### Aim of the exercise
Arrange the lines of the entries below, from the line with "WEST HOLLYWOOD · 2025" up to and including the line with "stay tight or the pattern reads wrong.", as a Markdown table with the columns "Row" and "Line", numbering each row and leaving out any blank lines.

### Data shown
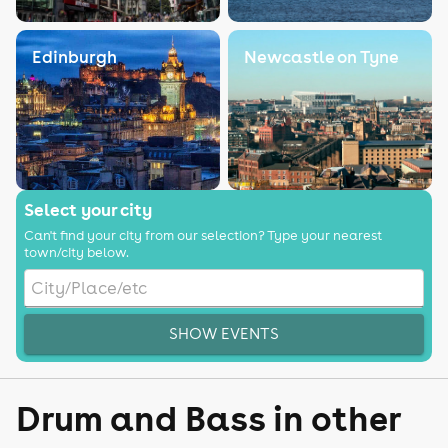
Edinburgh
Newcastle on Tyne
Select your city
Can't find your city from our selection? Type your nearest
town/city below.
SHOW EVENTS
Drum and Bass in other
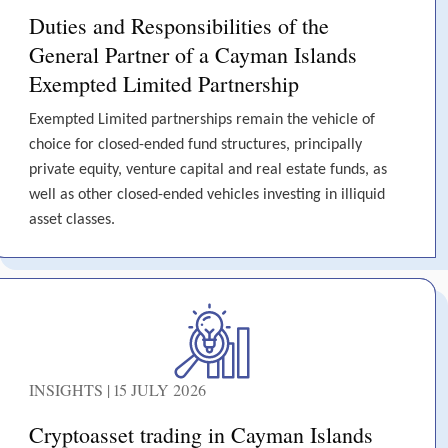
Duties and Responsibilities of the
General Partner of a Cayman Islands
Exempted Limited Partnership
Exempted Limited partnerships remain the vehicle of
choice for closed-ended fund structures, principally
private equity, venture capital and real estate funds, as
well as other closed-ended vehicles investing in illiquid
asset classes.
INSIGHTS | 15 JULY 2026
Cryptoasset trading in Cayman Islands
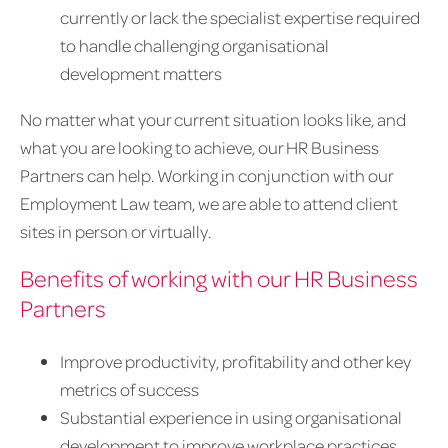
currently or lack the specialist expertise required
to handle challenging organisational
development matters
No matter what your current situation looks like, and
what you are looking to achieve, our HR Business
Partners can help. Working in conjunction with our
Employment Law team, we are able to attend client
sites in person or virtually.
Benefits of working with our HR Business
Partners
Improve productivity, profitability and other key
metrics of success
Substantial experience in using organisational
development to improve workplace practices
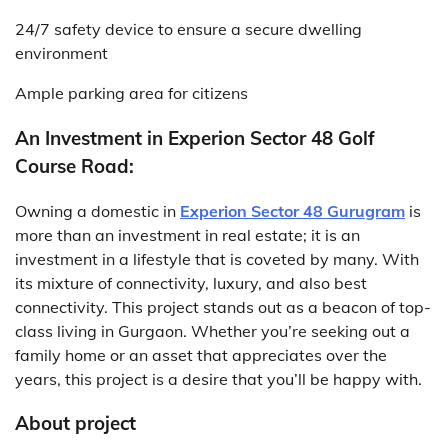
24/7 safety device to ensure a secure dwelling
environment
Ample parking area for citizens
An Investment in Experion Sector 48 Golf
Course Road:
Owning a domestic in
Experion Sector 48 Gurugram
is
more than an investment in real estate; it is an
investment in a lifestyle that is coveted by many. With
its mixture of connectivity, luxury, and also best
connectivity. This project stands out as a beacon of top-
class living in Gurgaon. Whether you’re seeking out a
family home or an asset that appreciates over the
years, this project is a desire that you’ll be happy with.
About project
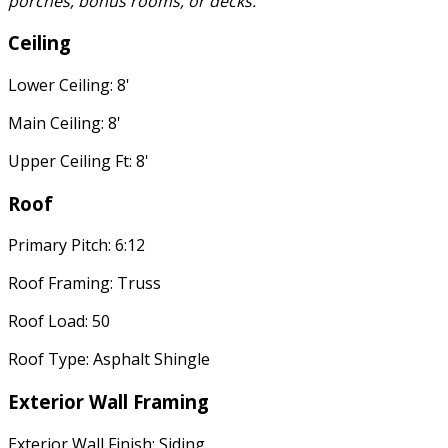
porches, bonus rooms, or decks.
Ceiling
Lower Ceiling: 8'
Main Ceiling: 8'
Upper Ceiling Ft: 8'
Roof
Primary Pitch: 6:12
Roof Framing: Truss
Roof Load: 50
Roof Type: Asphalt Shingle
Exterior Wall Framing
Exterior Wall Finish: Siding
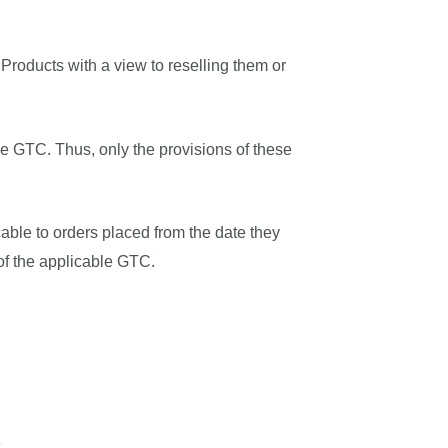
Products with a view to reselling them or
he GTC. Thus, only the provisions of these
cable to orders placed from the date they
of the applicable GTC.
e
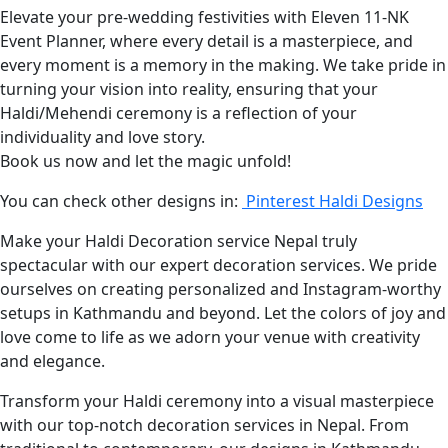
Elevate your pre-wedding festivities with Eleven 11-NK
Event Planner, where every detail is a masterpiece, and
every moment is a memory in the making. We take pride in
turning your vision into reality, ensuring that your
Haldi/Mehendi ceremony is a reflection of your
individuality and love story.
Book us now and let the magic unfold!
You can check other designs in:
Pinterest Haldi Designs
Make your Haldi Decoration service Nepal truly
spectacular with our expert decoration services. We pride
ourselves on creating personalized and Instagram-worthy
setups in Kathmandu and beyond. Let the colors of joy and
love come to life as we adorn your venue with creativity
and elegance.
Transform your Haldi ceremony into a visual masterpiece
with our top-notch decoration services in Nepal. From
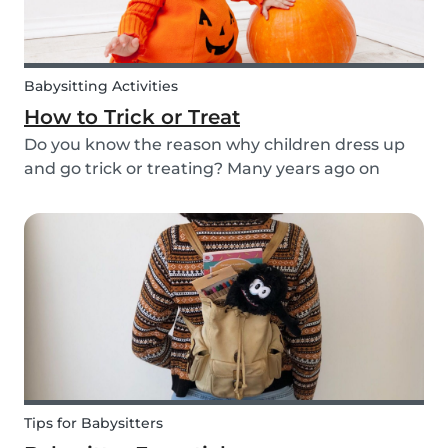
Babysitting Activities
How to Trick or Treat
Do you know the reason why children dress up
and go trick or treating? Many years ago on
October 31st people expressed their respect for
those who had passed before them by offering
food. Nowadays everyone knows this tradition as
Trick o...
Tips for Babysitters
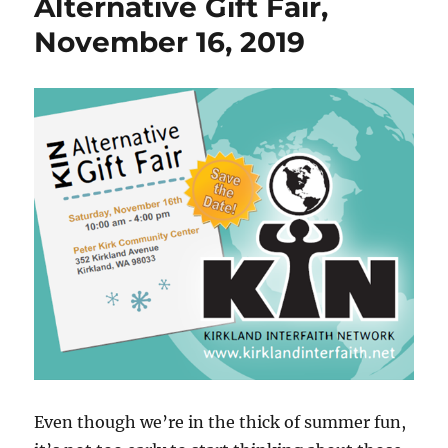
Alternative Gift Fair,
t
d
November 16, 2019
Even though we’re in the thick of summer fun,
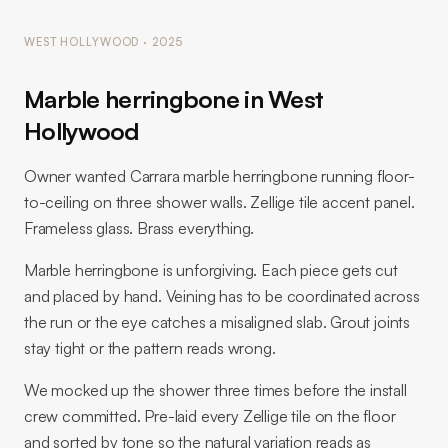
WEST HOLLYWOOD · 2025
Marble herringbone in West
Hollywood
Owner wanted Carrara marble herringbone running floor-
to-ceiling on three shower walls. Zellige tile accent panel.
Frameless glass. Brass everything.
Marble herringbone is unforgiving. Each piece gets cut
and placed by hand. Veining has to be coordinated across
the run or the eye catches a misaligned slab. Grout joints
stay tight or the pattern reads wrong.
We mocked up the shower three times before the install
crew committed. Pre-laid every Zellige tile on the floor
and sorted by tone so the natural variation reads as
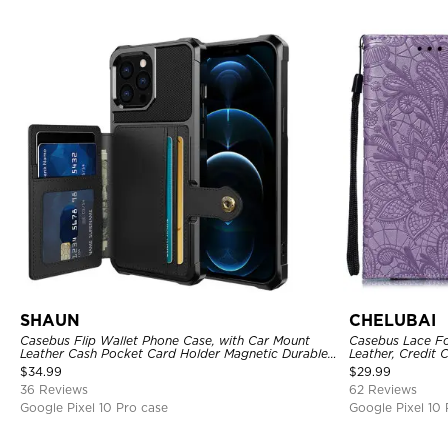
SHAUN
CHELUBAI
Casebus Flip Wallet Phone Case, with Car Mount
Casebus Lace Fo
Leather Cash Pocket Card Holder Magnetic Durable
Leather, Credit 
High Capacity Kickstand Protective Cover
Strap, Kickstan
$
34.99
$
29.99
36 Reviews
62 Reviews
Google Pixel 10 Pro case
Google Pixel 10 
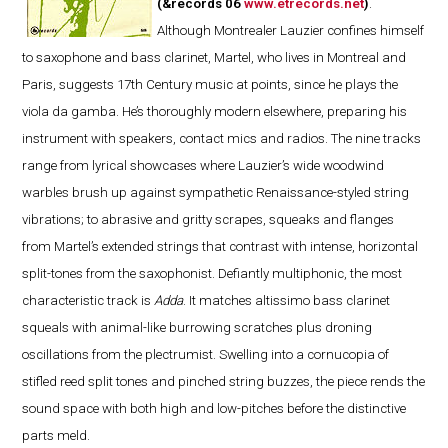
(&records 06
www.etrecords.net
)
.
Although Montrealer Lauzier confines himself
to saxophone and bass clarinet, Martel, who lives in Montreal and
Paris, suggests 17th Century music at points, since he plays the
viola da gamba. He’s thoroughly modern elsewhere, preparing his
instrument with speakers, contact mics and radios. The nine tracks
range from lyrical showcases where Lauzier’s wide woodwind
warbles brush up against sympathetic Renaissance-styled string
vibrations; to abrasive and gritty scrapes, squeaks and flanges
from Martel’s extended strings that contrast with intense, horizontal
split-tones from the saxophonist. Defiantly multiphonic, the most
characteristic track is
Adda
. It matches altissimo bass clarinet
squeals with animal-like burrowing scratches plus droning
oscillations from the plectrumist. Swelling into a cornucopia of
stifled reed split tones and pinched string buzzes, the piece rends the
sound space with both high and low-pitches before the distinctive
parts meld.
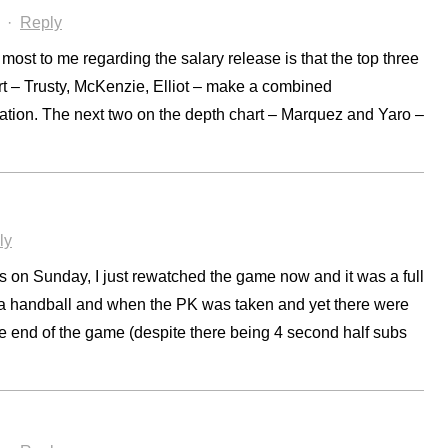
·
Reply
most to me regarding the salary release is that the top three
t – Trusty, McKenzie, Elliot – make a combined
ation. The next two on the depth chart – Marquez and Yaro –
ly
 on Sunday, I just rewatched the game now and it was a full
ya handball and when the PK was taken and yet there were
he end of the game (despite there being 4 second half subs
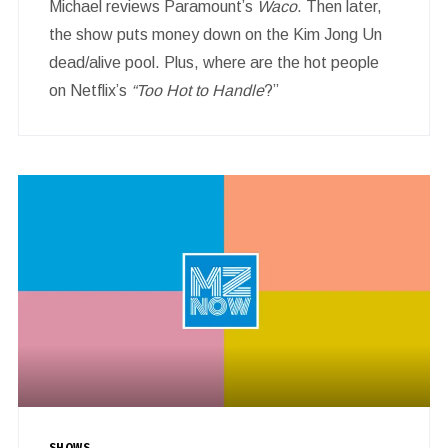
Michael reviews Paramount’s
Waco
. Then later,
the show puts money down on the Kim Jong Un
dead/alive pool. Plus, where are the hot people
on Netflix’s
“Too Hot to Handle
?”
SHOWS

### Output for this task
| Row | Line |
|---|---|
| 1 | WEST HOLLYWOOD · 2025 |
| 2 | Marble herringbone in West |
| 3 | Hollywood |
| 4 | Owner wanted Carrara marble herringbone running floor- |
| 5 | to-ceiling on three shower walls. Zellige tile accent panel. |
| 6 | Frameless glass. Brass everything. |
| 7 | Marble herringbone is unforgiving. Each piece gets cut |
| 8 | and placed by hand. Veining has to be coordinated across |
| 9 | the run or the eye catches a misaligned slab. Grout joints |
| 10 | stay tight or the pattern reads wrong. |